Does “Basket Size” impact failure rates?
Are there any meaningful relationships between transaction amounts and failure rates? One may expect that the higher the amount of the transaction, the higher the chance of failure. To investigate this, we plot the ratio of failed over total purchases for amount in the ranges of 0 to 10, 10 to 100, 100 to 1k, 1k to 10k, 10 k to 100k, 100k to 1m and finally from 1m to the maximum values for the top 10 currencies with highest failure rates and 5 popular currencies (Figure 3). k and m denote one thousand and one million, respectively.
For most of the currencies in Fig. 3, the failure rate increases for higher transaction amounts, confirming what we expected. This increase is, however, more evident for the currencies on the right side of Fig. 3, except AUD. This, in turn, could imply that declines in popular currencies are more likely to be related to fraud activities while in 10 currencies with highest decline rates, it will be due to other reasons including technical problems, gateways failure, lack of enough funds, etc.
Finally, it is interesting to calculate the average amount of failed transactions in different currencies (Table 4 and 5). To get a better idea about the amounts in different currencies, the right column in Table 4 presents the average blues in USD. The amounts are well below 100$ for all the currencies in Table 4 except Danish Krone (DKK). In contrast, we have very large values for USD and EUR in Table 5. By performing statistical analysis, and using methods like boxplot, we can show that these large numbers are most likely outliers. However, we keep them here to show the reader an idea about the range of values stored in the database.
1. A variety of technical and non-technical reasons can lead to a decline of a transaction, after it is submitted to a gateway payment.
2. Most of the currencies in Spreedly’s vault with high decline rates belong to countries in Central and South America.
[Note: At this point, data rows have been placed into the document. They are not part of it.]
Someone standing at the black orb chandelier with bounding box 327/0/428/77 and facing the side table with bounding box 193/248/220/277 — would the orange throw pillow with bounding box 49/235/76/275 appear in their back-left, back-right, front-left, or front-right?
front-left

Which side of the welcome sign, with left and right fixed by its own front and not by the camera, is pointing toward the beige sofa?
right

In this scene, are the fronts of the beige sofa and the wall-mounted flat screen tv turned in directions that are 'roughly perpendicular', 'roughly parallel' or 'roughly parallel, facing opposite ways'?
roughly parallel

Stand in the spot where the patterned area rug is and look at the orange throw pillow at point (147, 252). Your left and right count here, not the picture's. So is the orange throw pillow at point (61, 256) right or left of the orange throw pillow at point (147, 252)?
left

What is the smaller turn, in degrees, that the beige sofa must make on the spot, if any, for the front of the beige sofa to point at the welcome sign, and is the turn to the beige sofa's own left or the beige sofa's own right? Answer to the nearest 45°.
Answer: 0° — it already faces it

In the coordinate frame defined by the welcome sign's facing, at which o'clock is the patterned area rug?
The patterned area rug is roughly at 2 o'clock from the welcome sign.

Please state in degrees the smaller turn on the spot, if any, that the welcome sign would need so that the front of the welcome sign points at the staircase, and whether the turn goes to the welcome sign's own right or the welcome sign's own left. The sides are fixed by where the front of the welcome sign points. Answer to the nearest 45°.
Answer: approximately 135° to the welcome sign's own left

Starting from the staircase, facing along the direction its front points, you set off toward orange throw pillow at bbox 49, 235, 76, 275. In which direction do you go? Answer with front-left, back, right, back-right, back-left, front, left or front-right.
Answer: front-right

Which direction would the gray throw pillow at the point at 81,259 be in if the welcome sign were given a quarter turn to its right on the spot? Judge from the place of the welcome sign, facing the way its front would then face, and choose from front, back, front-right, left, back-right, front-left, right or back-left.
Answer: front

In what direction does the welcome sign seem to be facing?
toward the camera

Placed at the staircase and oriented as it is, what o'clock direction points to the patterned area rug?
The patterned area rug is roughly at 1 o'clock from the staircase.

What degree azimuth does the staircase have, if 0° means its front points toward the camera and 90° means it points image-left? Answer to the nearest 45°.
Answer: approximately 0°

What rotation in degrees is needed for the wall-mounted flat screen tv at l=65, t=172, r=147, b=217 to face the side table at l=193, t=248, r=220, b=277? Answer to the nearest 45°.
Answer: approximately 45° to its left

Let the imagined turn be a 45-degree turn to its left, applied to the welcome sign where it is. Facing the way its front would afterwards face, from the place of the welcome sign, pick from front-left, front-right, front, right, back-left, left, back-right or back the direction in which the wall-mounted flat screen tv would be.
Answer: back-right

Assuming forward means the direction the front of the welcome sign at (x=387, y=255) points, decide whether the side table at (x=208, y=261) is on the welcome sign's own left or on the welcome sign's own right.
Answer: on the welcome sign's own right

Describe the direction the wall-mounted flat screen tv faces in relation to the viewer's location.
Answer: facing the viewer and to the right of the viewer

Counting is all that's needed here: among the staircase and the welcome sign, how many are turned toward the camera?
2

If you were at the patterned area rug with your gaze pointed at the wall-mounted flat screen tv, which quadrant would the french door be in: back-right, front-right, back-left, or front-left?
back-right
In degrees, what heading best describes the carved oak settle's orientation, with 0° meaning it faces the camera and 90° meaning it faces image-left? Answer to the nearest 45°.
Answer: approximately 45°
4. The time evolution of decline rate diagrams of top-declined currencies is different from popular currencies. The former has more fluctuations and can be related to technical issues while the latter are mostly flat and can be related to fraud preventions. The average amount of declines provides more evidence for this hypothesis.
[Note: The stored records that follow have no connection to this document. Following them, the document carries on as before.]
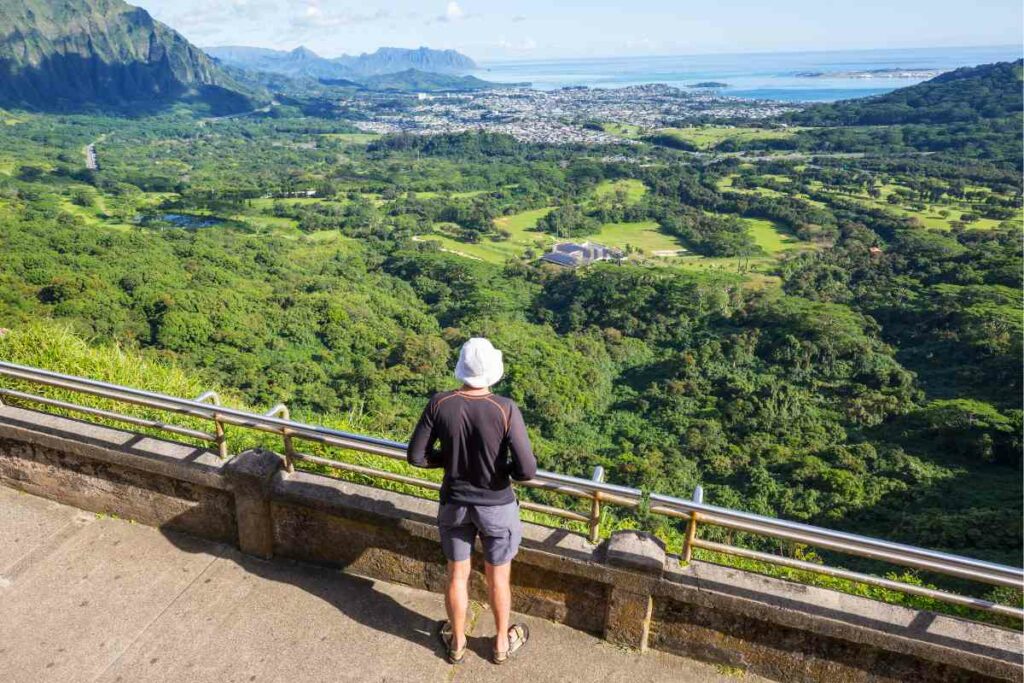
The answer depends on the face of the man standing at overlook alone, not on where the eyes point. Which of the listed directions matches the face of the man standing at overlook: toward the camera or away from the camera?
away from the camera

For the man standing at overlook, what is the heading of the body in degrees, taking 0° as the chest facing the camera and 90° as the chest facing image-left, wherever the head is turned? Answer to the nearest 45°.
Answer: approximately 180°

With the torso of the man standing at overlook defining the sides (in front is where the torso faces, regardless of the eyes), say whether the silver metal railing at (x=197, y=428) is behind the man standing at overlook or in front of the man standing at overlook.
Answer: in front
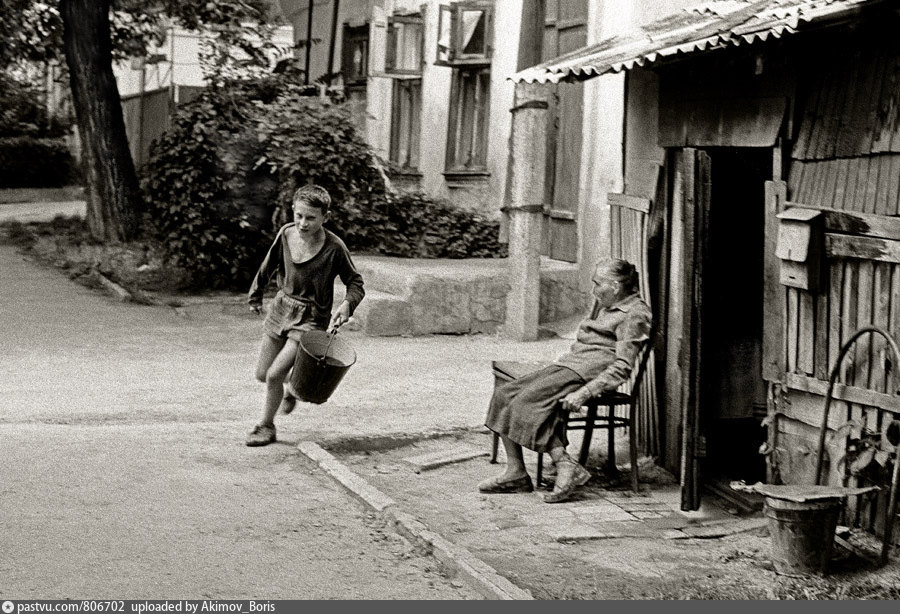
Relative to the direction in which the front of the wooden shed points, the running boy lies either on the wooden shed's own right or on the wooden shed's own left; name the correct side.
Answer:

5. In general, AED, and among popular currencies in Spreedly’s vault, CAD had the lowest decline rates.
6. In most of the currencies studied, the higher the amount, the more likely the transactions to get declined.
Expanding your prospective customer base by increasing the currencies you support is a great way to drive additional revenue. However, as you branch into new markets, your overall experience could be greatly impacted by such factors as which currencies you support and the average ticket size of your sales. Our recommendation is that when evaluating which new markets to enter, add a section around understanding the dynamics of online credit card processing in that region to the more commonly researched factors such as cultural fit, language support and customer support hours etc. If you’re a Spreedly customer, we’re happy to help you with that research. If you’re not, hopefully your payment gateway can share some specific data with you.